Esquema básico é indicado no começo da vida, mas é possível completar a vacinação até os 59 anos de idade caso você tenha perdido o prazo original
Mesmo em situação controlada no Brasil, o sarampo voltou a ser uma preocupação das autoridades sanitárias em função de surtos registrados em outras partes do mundo em que a cobertura vacinal tem se tornado deficiente, como os Estados Unidos, o México e o Canadá. O alerta ficou ainda maior às vésperas da Copa do Mundo que será sediada pelos três países, evento com potencial de aumentar a circulação do vírus em outros cantos do globo.
Por aqui, o ano de 2026 já teve registro de dois casos da doença, ambos importados. No ano passado, tinham sido 38, também trazidos de fora. Mesmo que o Brasil continue sendo considerado como um país livre de sarampo, a possibilidade do retorno do problema reforça a importância da vacinação.
Entenda melhor como funciona a imunização e quem deve receber as doses.
Quem deve se vacinar contra o sarampo
A vacina contra o sarampo está indicada para todas as pessoas entre 1 e 59 anos de idade.
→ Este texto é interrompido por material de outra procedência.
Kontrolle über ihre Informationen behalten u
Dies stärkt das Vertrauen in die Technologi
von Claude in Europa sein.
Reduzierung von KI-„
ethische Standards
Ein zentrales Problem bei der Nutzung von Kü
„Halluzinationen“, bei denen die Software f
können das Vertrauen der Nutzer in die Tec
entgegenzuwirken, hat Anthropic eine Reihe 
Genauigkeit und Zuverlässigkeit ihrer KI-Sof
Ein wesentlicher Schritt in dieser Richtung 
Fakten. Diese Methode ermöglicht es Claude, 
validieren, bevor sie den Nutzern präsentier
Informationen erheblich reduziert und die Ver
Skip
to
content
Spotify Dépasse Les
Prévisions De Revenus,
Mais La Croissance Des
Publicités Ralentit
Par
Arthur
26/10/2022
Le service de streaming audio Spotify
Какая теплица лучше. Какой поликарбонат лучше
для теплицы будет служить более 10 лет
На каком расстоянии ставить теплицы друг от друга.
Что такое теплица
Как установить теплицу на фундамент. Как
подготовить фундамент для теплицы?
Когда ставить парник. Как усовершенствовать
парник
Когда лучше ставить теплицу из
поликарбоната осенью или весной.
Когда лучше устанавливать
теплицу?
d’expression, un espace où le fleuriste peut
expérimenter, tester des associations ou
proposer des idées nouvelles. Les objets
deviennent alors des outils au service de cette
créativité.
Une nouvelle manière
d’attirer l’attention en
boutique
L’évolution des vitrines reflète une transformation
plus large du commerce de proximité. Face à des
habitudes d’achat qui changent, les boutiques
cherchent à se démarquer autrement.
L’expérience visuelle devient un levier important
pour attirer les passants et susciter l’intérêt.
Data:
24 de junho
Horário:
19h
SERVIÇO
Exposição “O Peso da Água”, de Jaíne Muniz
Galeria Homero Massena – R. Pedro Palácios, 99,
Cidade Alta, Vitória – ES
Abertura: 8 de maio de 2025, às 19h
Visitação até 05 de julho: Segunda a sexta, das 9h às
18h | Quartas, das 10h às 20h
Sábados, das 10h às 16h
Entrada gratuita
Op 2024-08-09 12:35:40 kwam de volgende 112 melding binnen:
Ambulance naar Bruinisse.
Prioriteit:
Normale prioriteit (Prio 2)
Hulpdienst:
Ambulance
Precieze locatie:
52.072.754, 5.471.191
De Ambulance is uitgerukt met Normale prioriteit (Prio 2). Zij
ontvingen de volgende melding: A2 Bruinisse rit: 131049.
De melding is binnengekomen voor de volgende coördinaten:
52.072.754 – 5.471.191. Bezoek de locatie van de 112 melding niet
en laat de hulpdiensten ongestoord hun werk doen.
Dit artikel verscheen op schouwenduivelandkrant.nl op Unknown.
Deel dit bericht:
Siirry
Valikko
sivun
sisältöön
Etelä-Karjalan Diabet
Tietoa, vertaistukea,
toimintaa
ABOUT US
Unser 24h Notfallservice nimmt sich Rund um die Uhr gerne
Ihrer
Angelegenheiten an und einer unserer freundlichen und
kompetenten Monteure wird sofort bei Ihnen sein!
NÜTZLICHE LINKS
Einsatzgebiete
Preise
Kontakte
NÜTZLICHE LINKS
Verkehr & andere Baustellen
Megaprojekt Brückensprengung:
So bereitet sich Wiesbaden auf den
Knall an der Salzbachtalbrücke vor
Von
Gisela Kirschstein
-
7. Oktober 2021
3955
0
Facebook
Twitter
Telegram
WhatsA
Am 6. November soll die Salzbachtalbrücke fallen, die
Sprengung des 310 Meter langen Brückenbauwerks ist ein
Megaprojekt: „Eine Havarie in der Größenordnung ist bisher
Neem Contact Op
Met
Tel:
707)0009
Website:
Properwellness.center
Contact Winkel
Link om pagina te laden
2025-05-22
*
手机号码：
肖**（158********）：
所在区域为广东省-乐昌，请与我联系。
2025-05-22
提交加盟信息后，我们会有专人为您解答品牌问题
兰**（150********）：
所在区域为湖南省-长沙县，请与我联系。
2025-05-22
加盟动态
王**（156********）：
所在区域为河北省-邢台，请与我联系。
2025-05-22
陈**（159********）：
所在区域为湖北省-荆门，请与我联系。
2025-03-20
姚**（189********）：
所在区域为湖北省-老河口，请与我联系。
Por padrão, o esquema recomendado indica tomar uma dose aos 12 meses após o nascimento e a segunda aos 15 meses. Mas qualquer pessoa mais velha (até os 59 anos) pode se vacinar, caso não tenha o recebido o esquema completo na idade indicada.
A imunização pode ser feita com a vacina tríplice viral (que defende contra sarampo, caxumba e rubéola) ou com a tetraviral (que, além das três já citadas, também protege contra a varicela, causadora da catapora), conforme a disponibilidade de doses no momento da imunização.
Gestantes são um grupo que deve ter um cuidado extra: essa vacina é contraindicada durante a gravidez. Nesse caso, o esquema deve ser concluído após o parto, já no puerpério.
Doença segue controlada no Brasil, apesar de surtos na América do Norte
Em 2025, as Américas perderam o certificado de região livre de sarampo após o Canadá não conseguir impedir a circulação do vírus em um período de 12 meses consecutivos.
Em janeiro, a Organização Pan-Americana da Saúde (Opas) solicitou informações adicionais ao México e aos Estados Unidos, que também estão sob risco de perder a certificação – mas a análise definitiva só vai ocorrer em novembro. Os EUA, por exemplo, já sabem que tiveram seu pior ano em relação ao sarampo desde 1991.
O surto na América do Norte, porém, não significou que o Brasil perdeu esse status. Após ter a certificação removida em 2019, em meio a uma queda histórica na cobertura vacinal, nosso país reverteu a situação em 2024 e voltou a ser considerado livre de sarampo. Até o momento, os casos registrados por aqui desde então têm sido sempre importados ou relacionados à importação, indicando que não há circulação da doença em território nacional.
Mas não dá para baixar a guarda: como mostram os vizinhos mais acima do mapa (e a própria experiência brasileira poucos anos atrás), deixar a vacina de lado pode trazer de volta uma doença que é até capaz de matar.